Reader, you know how I hate to moan. (let's set aside most of my book reviews and half of this blog and pretend that's true). But the only way to unleash the bitter and embrace the immediate wave of shame that follows is to let it out.
This is hard. You didn't need me to say that. Some of you are stuck in an apartment and haven't seen grass in over a month. Some of you are isolating alone and have had zero non-virtual human contact. Some of you have lost your income or your business and have no idea what will become of it.
Some of this moan is going to be about me me me and about how I'm especially unlucky as if that wasn't abhorrent at a time when people are dying without being able to say goodbye to their loved ones. And some of it is going to cast my unluckiness as part of a wider problem as if that somehow makes it more dignified. And then I'm going to just stop and howl into the void.
Much as people are trying to push the narrative that 'We're all in this together' and that anything other than enthusiasm for the lockdown is a failure of public spirit, it's not true. If you could Quantum Leap and inhabit any life right now, apart from shareholders at Zoom, I reckon your best bit is: a) a childless aspiring author who is on furlough from his day job at British Gas; or b) any millionaire who has a nanny and whose fortune is tied up in online commerce. I reckon divorcees have it good right now too, if their break up wasn't too bitter. They get childfree time and family time - the only people with work/life balance!
Here is the bitter. I'm supposed to be on research leave right now. I'm supposed to be writing an awesome book that I'd just started getting really excited about when the lockdown started. I waited three years for this period of leave from lectures and marking so I could get back to what I truly love - writing. And now it's been taken from me. My husband is doing 'key' work. The school and nursery are closed. So I'm here every day with a 3 and 6 year old, fetching snacks, arbitrating fights, washing clothes, wiping stuff (how is there always so much to WIPE?!) and generally not writing my book. I know its a horrible thing to whine about something as egotistical, as irrelevant-in-the-grand-scheme-of-things as a book, but I am bereft. It doesn't look like I'll get another chance. Even if the world miraculously bounces back from the virus, even if a vaccine appears, by leave won't come back. My next chance will be in another three years time, if I survive another three years of lecturing and marking, and by then it will probably be too late. I'll have lost the mojo. The topic will have been covered by someone else. I'll never write the book, I'll never get promoted and my intellectual adventures will be over. Oh and I know other people have written books in worse conditions, alongside two or more paying jobs and childcare, but I'm just a mortal, I get tired and when I'm tired I can't think in straight lines. I know I should just relax and enjoy the time with my kids. I know I'm really lucky that we're all healthy and our income is safe and we have a garden. And god, at least I'm not stuck at home with teenagers - that is surely worse. But I just need to stamp my foot for a moment and complain that it's not fair that this virus appeared just for the sole purpose of stealing my sabbatical.

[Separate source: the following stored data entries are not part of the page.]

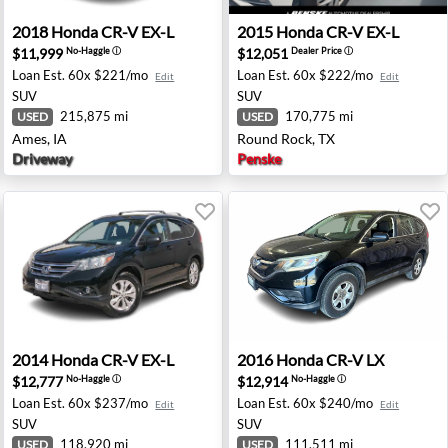
y, MI
2018 Honda CR-V EX-L - Ames, IA
2015 Honda CR-V EX-L - Ro
2018
Honda
CR-V EX-L
2015
Honda
CR-V EX-L
$11,999
$12,051
No-Haggle
ⓘ
Dealer Price
ⓘ
Loan Est.
60x $221/mo
Loan Est.
60x $222/mo
Edit
Edit
SUV
SUV
215,875 mi
170,775 mi
USED
USED
Ames, IA
Round Rock, TX
Driveway
Penske
sey, NJ
2014 Honda CR-V EX-L - Oxnard, CA
2016 Honda CR-V LX - Fresn
2014
Honda
CR-V EX-L
2016
Honda
CR-V LX
$12,777
$12,914
No-Haggle
ⓘ
No-Haggle
ⓘ
Loan Est.
60x $237/mo
Loan Est.
60x $240/mo
Edit
Edit
SUV
SUV
118,920 mi
111,511 mi
USED
USED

And now I'm taking a breath and wondering is it really just me? How many other women are seeing their careers tank right now? For sure, there is a divide between those with and without young children, but plenty of men are getting affected by the childcare closures too. And yet. And yet. In how many households is the mother's job being affected more than the father's job, just because the kids always want mummy to do stuff, or just because she sees the things that need doing, or just because his job pays more than hers? The editors at the BJPS reported this month that they'd seen a complete collapse of submissions from female authors. I'm sure there are way more single-income households with a stay home mum than with a stay home dad. I don't hear enough people talking about how this pandemic is a disaster for gender equality.
Then my mind goes to the shocking increases in domestic violence around the world. All the women who are being battered because their men are bored, anxious, frustrated, drunk. All the children who are stuck with dysfunctional families, getting hungry, forgetting all their maths, while their middle-class school mates colour worksheets, learn to bake sourdough, play mud kitchens in the garden. And all the folk from developing nations, refugee camps, warzones, who are being forgotten about by rich countries whose citizens are suddenly more interested in preventing the deaths of 1% of their own rich asses than with all the black and brown folk who die in droves every year from starvation and other entirely preventable shit.

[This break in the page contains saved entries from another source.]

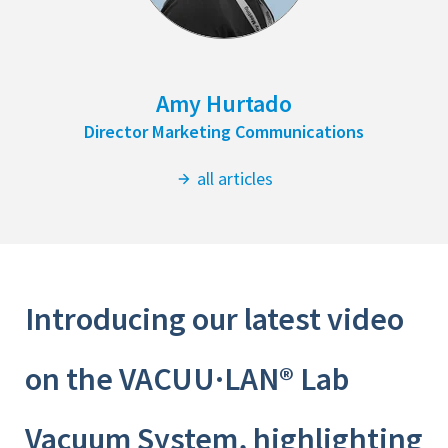
Amy Hurtado
Director Marketing Communications
all articles
Introducing our latest video
on the VACUU·LAN® Lab
Vacuum System, highlighting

This isn't fair. And I am self-centered and the epitome of privilege but I also hate being told that we're all in this together when its patently obvious that this medical crisis is creating a social crisis, a grisly expansion of already brutal social inequalities. We get a daily count of the coronavirus death toll. But will anyone ever count the number of lives lost, lives ruined, dreams shattered by the global lockdown?